# First Ride; Fondriest Carbon Magester



## Kiwi Rider (Sep 27, 2002)

Hello

About a week back I started saying I was getting this bike, and now I have it  .
Just going around my area totalling 8.5km, I was exceedingly impressed by the way this bike feels. It smooths out the horrible roads around here incredibly. I am used to Shimano shifting, but already like the way Campag works (Chorus).
However, it doesn't feel any lighter than my 2001 Giant TCR2, why, probably frame size differences.
But, by no means does the weight hold it back. The TCR wants to climb, but the Magister NEEDS to climb. It is suprisingly faster up hills. It NEEDS you to get out of the saddle. It has to climb, it makes you climb. It's superb. On my TCR, I have a 39x25 as my lowest gear; on the Magester its a 39x23. I thought that may have been a problem, but so far I doubt it, as around my are, when I usually would use it (hilly area), I didn't even get to my 39x22.

My set up is to concur with a 6.61m rollout (U17 NZ gearing), so I have a 50-39 and 14-23 cassette with the 14t and 15t blocked.

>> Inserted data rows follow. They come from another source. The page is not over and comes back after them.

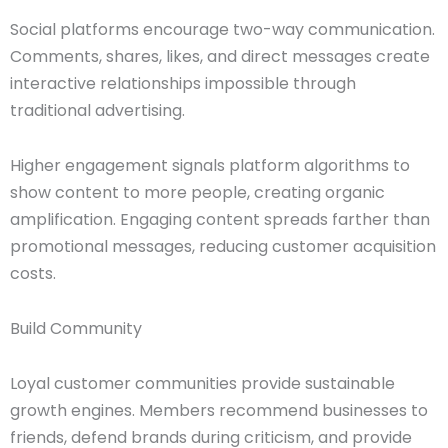
Social platforms encourage two-way communication.
Comments, shares, likes, and direct messages create
interactive relationships impossible through
traditional advertising.
Higher engagement signals platform algorithms to
show content to more people, creating organic
amplification. Engaging content spreads farther than
promotional messages, reducing customer acquisition
costs.
Build Community
Loyal customer communities provide sustainable
growth engines. Members recommend businesses to
friends, defend brands during criticism, and provide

I believe that if you can get this, I highly recommend it.


----------



## DannyBoy (Feb 19, 2004)

And I bet you bought it from the bike shop in Ellerslie by the Cock and Bull!!!!


----------



## Kiwi Rider (Sep 27, 2002)

I know its been a long time since your reply, but yes, Wallis Cycles in Ellerslie  They're the only shop in NZ to sell Fondriest, and they have a few Dominos, Magisters and other Aluminium frames in stock now, and if you've got NZ$18000, they still have the TF1 Top Carbon frame with Campag Record (carbon cranks) and Hyperon wheels, not to mention carbon seat, etc!


----------



## fasteddie (Jun 20, 2003)

For the last several weeks I've been considering a Domino and now the Magister, and occassionally teasing myself with the Lex. Each one is a wonderful work of art. I test rode a Domino and like the ride but the geometry really wasn't appealing to me - too sloping of a TT. I'm glad you're so pleased with yours. It may give me some encouragement to get off my duff and go buy one.


----------



## Kiwi Rider (Sep 27, 2002)

If you can afford the Magister, go with it. It looks awesome and there's not much difference between the Magister and Lex apart from being a full monocoque frame as apposed to just the main triangle on the Magister. How much difference could that really make? The Domino looks nice, and I'm used to the compact geo from my TCR, but the joins are hidden by a carbon cover-up sort of thing. I supose really its a matter of test riding if you can, and price and function over looks, but then again cycling is all about looking fast! The Magister still has a sloping TT, but much less (2cm drop I think) which looks much better. There's only 30 or so grams difference between the Domino and Magister, so there's no point in arguing weight. My bike rides really well, and have just bought new wheels (2nd hand, but near new Campy Eurus). Just comparing my front 32h Chorus/Fir Zeniths to the Eurus front wheel, they actually feel lighter, which means to me there is a sizeable weight difference, and I can only guess the rear (when I get cassette on) will weigh much less too.

Best of luck


----------